The SaskDLC will have a goal of being as accessible as possible with various language options, disability-first design, and human-made subtitles.

Data generated by students, educators, and the SaskDLC is prohibited from being sold, distributed, or used outside the Government of Saskatchewan. Student learning data will be prohibited from being used to train any form of artificial intelligence models.

Arts Funding:

The Arts are a fundamental part of human life and the province will commit to funding them.

Arts funding will be restored to at least $15 per capita annually, with annual increases indexed to CPI.

An arms length public arts council will be created to distribute and manage the funds. Creation grants and operating grants will be delivered to various artists, festivals, and tourism divisions doing public works.

A Film and Television Production Tax Credit of 30% of eligible Saskatchewan labor costs will be established, stackable with federal incentives.

A minimum of 20% of Arts funding must be spent outside of Regina and Saskatoon, with extra grants given to small towns.

Participating SLA libraries will have regular periodic exhibit spaces for local artists.

Materials and works where AI-generated content is the primary creative output are not eligible for funding.

The Funding

Education funding shall come out of the General Revenue Fund.

What It Means For You

It means a quality education no matter your age or ability.

It means our educators get the pay and recognition they deserve.

It means the dignity in always learning.

FAQ

  • How much will per-student funding increase?
    • The goal is to place Saskatchewan in the top three highest-funded public school systems in Canada on a comparable per-student operating basis within 10 years. The province will first restore funding to keep pace with inflation, enrolment growth, and classroom complexity, then move Saskatchewan into the top three provinces within five years, and to first place by the end of the 10-year transition. Transportation, capital construction, and other extraordinary costs will be funded separately and will not be used to mask classroom underfunding.

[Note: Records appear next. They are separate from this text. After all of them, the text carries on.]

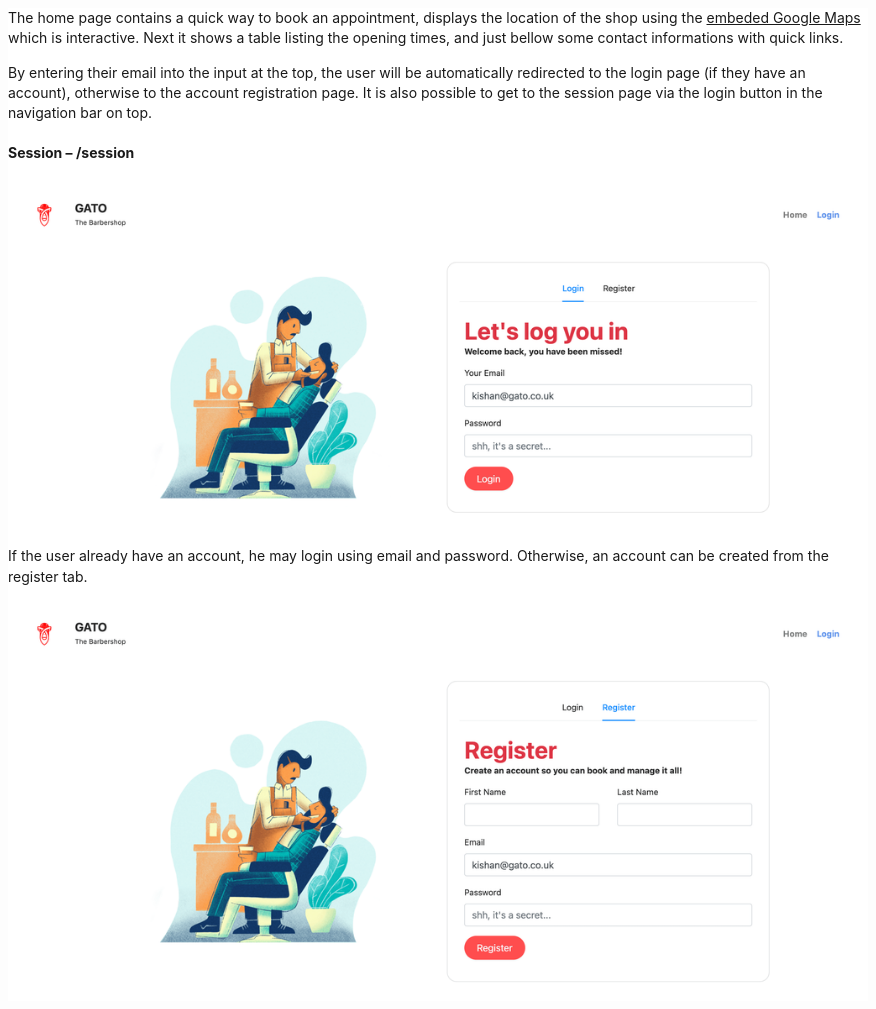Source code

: The home page contains a quick way to book an appointment, displays the location of the shop using the [embeded Google Maps](https://support.google.com/maps/answer/144361?co=GENIE.Platform%3DDesktop&hl=en#:~:text=Embed%20a%20map%20or%20directions&text=the%20embedded%20map.-,Open%20Google%20Maps.,Click%20Embed%20map.) which is interactive. Next it shows a table listing the opening times, and just bellow some contact informations with quick links.

By entering their email into the input at the top, the user will be automatically redirected to the login page (if they have an account), otherwise to the account registration page. It is also possible to get to the session page via the login button in the navigation bar on top.


#### Session – /session

![Login](docs/login.png)

If the user already have an account, he may login using email and password. Otherwise, an account can be created from the register tab.

![Login](docs/register.png)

  • Will teachers and school staff get a raise?
    • Yes. The NCP will offer a $5,000 bonus to all staff, regardless of position, with an additional $10,000 for new, returning, rural, northern, and other hard-to-fill placements. The government will also pursue a 10% across-the-board increase to general compensation, along with targeted recruitment and retention premiums of up to 25% for rural, northern, and other hard-to-fill positions.

  • Will my kids get free school meals?
    • Yes. Free breakfast and lunches will be provided at schools, with additional grants to ensure every school can provide free healthy meals.

  • What happens to private school funding?
    • Public funding for private and independent schools will be phased out over five years, declining by 20% annually. Catholic schools, as constitutionally protected separate schools, will continue to receive public funding.

  • What are the new homeschooling rules?
    • Homeschool educators must register for a free license, submit background checks, follow the provincial curriculum, and students must complete annual standardized tests. Students must be enrolled in the Saskatchewan Distance Learning Centre. Enforcement prioritizes support over punishment.

  • What is the Saskatchewan Library Authority?
    • A new, federated, opt-in group for all libraries in Saskatchewan offering a single unified Library Card, unified catalogue, maker spaces, and equipment lending. No late fees at participating libraries.

  • Will post-secondary tuition be capped?
    • Yes. Tuition can only increase annually by CPI plus a small margin determined in partnership with post-secondary partners. SCC Tuition Vouchers must be accepted by institutions that receive provincial funding.